WHAT NEEDS TO BE DONE: Start at the line with "- **NXDOMAIN**: Específicamente" in the records below, stop at the line with "- **NOERROR**: Indica", and return every line in that span exactly, the two end lines included.

[[ AVAILABLE DATA, beginning ]]

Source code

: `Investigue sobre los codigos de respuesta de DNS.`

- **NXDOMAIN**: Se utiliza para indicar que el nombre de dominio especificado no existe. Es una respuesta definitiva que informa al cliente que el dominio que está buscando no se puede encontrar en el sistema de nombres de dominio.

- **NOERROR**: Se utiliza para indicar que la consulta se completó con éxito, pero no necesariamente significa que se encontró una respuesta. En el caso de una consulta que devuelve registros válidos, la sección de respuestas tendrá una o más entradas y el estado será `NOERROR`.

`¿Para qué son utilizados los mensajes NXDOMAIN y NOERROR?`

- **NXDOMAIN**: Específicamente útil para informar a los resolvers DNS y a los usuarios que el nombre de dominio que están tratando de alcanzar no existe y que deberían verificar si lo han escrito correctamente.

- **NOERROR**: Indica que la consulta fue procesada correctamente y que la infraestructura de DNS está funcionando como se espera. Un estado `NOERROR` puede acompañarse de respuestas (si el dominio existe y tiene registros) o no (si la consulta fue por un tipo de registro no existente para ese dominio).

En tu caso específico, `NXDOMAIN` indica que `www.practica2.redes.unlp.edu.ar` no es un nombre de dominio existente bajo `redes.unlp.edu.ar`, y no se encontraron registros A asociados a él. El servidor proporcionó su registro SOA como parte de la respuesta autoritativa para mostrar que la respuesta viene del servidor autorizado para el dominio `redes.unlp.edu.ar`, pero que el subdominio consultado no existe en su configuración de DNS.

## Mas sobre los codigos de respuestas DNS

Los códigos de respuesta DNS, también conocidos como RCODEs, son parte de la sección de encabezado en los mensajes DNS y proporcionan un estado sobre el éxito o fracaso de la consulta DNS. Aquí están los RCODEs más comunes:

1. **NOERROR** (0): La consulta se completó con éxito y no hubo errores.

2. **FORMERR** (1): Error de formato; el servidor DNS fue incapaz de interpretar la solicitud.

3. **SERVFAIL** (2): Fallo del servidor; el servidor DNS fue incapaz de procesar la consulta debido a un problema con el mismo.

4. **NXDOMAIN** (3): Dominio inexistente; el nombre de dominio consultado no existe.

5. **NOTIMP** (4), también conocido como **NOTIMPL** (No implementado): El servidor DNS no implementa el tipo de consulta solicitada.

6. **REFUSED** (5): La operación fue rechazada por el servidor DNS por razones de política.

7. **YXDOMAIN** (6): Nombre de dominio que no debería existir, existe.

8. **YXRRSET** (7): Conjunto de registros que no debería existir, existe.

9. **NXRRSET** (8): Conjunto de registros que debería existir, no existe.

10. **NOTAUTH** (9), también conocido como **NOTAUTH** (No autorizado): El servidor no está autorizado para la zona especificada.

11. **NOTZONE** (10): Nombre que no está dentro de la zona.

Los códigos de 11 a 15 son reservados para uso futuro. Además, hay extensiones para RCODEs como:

[[ AVAILABLE DATA, end ]]

RESULT OF THIS EXERCISE:
- **NXDOMAIN**: Específicamente útil para informar a los resolvers DNS y a los usuarios que el nombre de dominio que están tratando de alcanzar no existe y que deberían verificar si lo han escrito correctamente.

- **NOERROR**: Indica que la consulta fue procesada correctamente y que la infraestructura de DNS está funcionando como se espera. Un estado `NOERROR` puede acompañarse de respuestas (si el dominio existe y tiene registros) o no (si la consulta fue por un tipo de registro no existente para ese dominio).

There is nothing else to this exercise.